Providers at a United Kingdom hospital found single-use flexible cystoscopes to be more cost-effective than traditional reusable options.
And, if given the choice, patients at the institution would prefer their cystoscopies be performed with the single-use scopes.
That’s according to a study conducted at Hereford County Hospital, which became the first in the country to use the Ambu aScope 4 Cysto, a single-use cystoscope, in clinical practice. The report, published in the Journal of Endoluminal Endourology, analyzed cost, service, and patient satisfaction following the transition to single-use cystoscopy.
“Single-use disposable flexible cystoscopes offer the advantage of consistent image quality, guaranteed sterility, and increased productivity by eliminating the need for reprocessing, maintenance and repairs,” the authors concluded.
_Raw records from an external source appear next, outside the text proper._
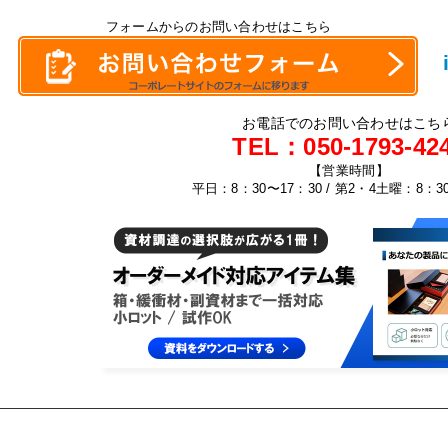
フォームからのお問い合わせはこちら
お電話でのお問い合わせはこち
TEL：
050-1793-42
【営業時間】
平日：8：30〜17：30 / 第2・4土曜：8：3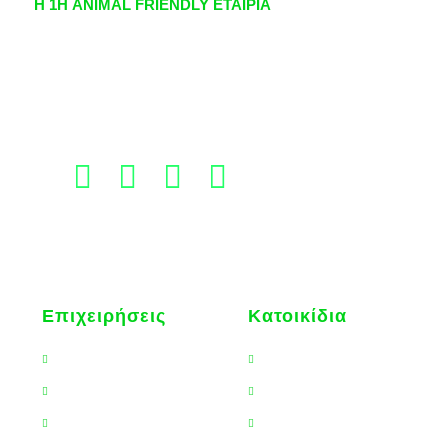
Η 1Η ANIMAL FRIENDLY ΕΤΑΙΡΙΑ
ριοποιείται σε όλους τους σύγχρονους κλάδους ασφαλειών, με πρ
, που παρέχουν ολοκληρωμένες ασφαλιστικές λύσεις, τόσο σε ατομι
σε επιχειρηματικό επίπεδο.
Επιχειρήσεις
Κατοικίδια
Επαγγελματίες
Hoolie Pet Insurance
ια
Μικρομεσαίες
Love me Back
Μεγάλες Επιχειρήσεις
Ασφάλιση Αλόγων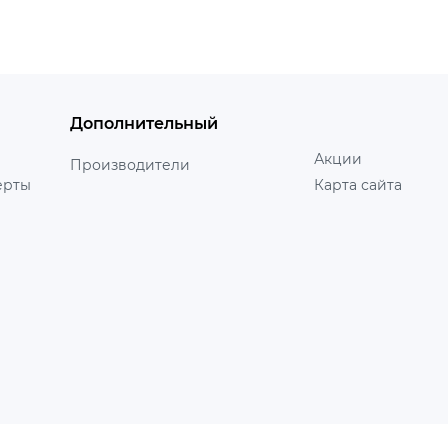
Дополнительный
Акции
Производители
ерты
Карта сайта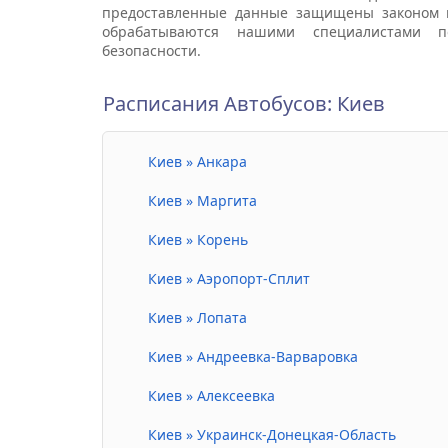
предоставленные данные защищены законом 
обрабатываются нашими специалистами п
безопасности.
Расписания Автобусов: Киев
Киев » Анкара
Киев » Маргита
Киев » Корень
Киев » Аэропорт-Сплит
Киев » Лопата
Киев » Андреевка-Варваровка
Киев » Алексеевка
Киев » Украинск-Донецкая-Область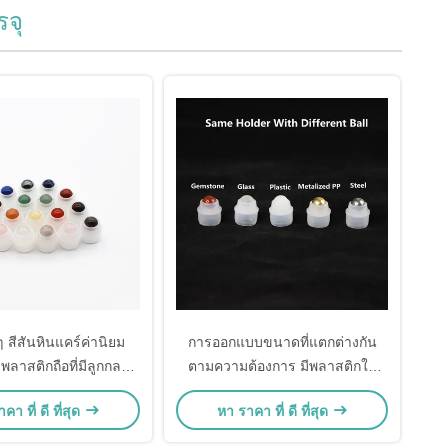
จุ
 สีสันหินแคร์ค่านิยม
การออกแบบขนาดที่แตกต่างกัน
ลพลาสติกถือที่มีลูกกลม
ตามความต้องการ มีพลาสติกใส่
าหรับกล่องม้วน
พหลกถือด้วยลูกกลมหลายชนิด
คา ที่ ดี ที่สุด
หา ราคา ที่ ดี ที่สุด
As part of the study, patients answered survey questions about their experiences with a single-use cystoscope and reusable device. A vast majority — 95 percent — reported they preferred the single-use option.
Those who underwent the procedure with single-use reported a mean satisfaction score of 9.65 (8-10 range) while patients treated with the reusable scope had a 9.05 satisfaction score (6-10 range).
The authors write that, in addition to patient satisfaction and cost reduction, single-use cystoscopes eliminate the risk of cross-contamination, offer consistent quality (without the chance of wear and tear), convenience, and portability.
All of these benefits help reduce costs.
In fact, the authors found that a cystoscopy using the single-use scope cost nearly 20 percent less than one with a traditional reusable alternative.
In 2020, the department performed 699 flexible cystoscopies with six reusable cystoscopes. At least one cystoscope was out of service on 13 occasions. The study calculated the procedure-to-failure rate to be 53.77 in 2020.
Cleaning each scope took eight minutes for washing followed by a 17-minute cycle in an automated endoscope reprocessor. By removing the disruption of service caused by damage to reusable scopes and the time of reprocessing, the authors discovered they were able to increase productivity from eight cystoscopy procedures per session to 10 with the single-use cystoscopes.
The reusable scopes undergo high-level disinfection rather than sterilization, so “there is always a chance of cross-contamination between patients,” the authors explain. Despite this risk, flexible cystoscopy has a low risk of urinary tract infection, which the British Association of Urological Surgeons estimates to be between one in 50 and one in 100 patients.
One of the study’s four authors disclosed a relationship with Ambu, a single-use endoscope manufacturer and the maker of the aScope 4 Cysto used in the study.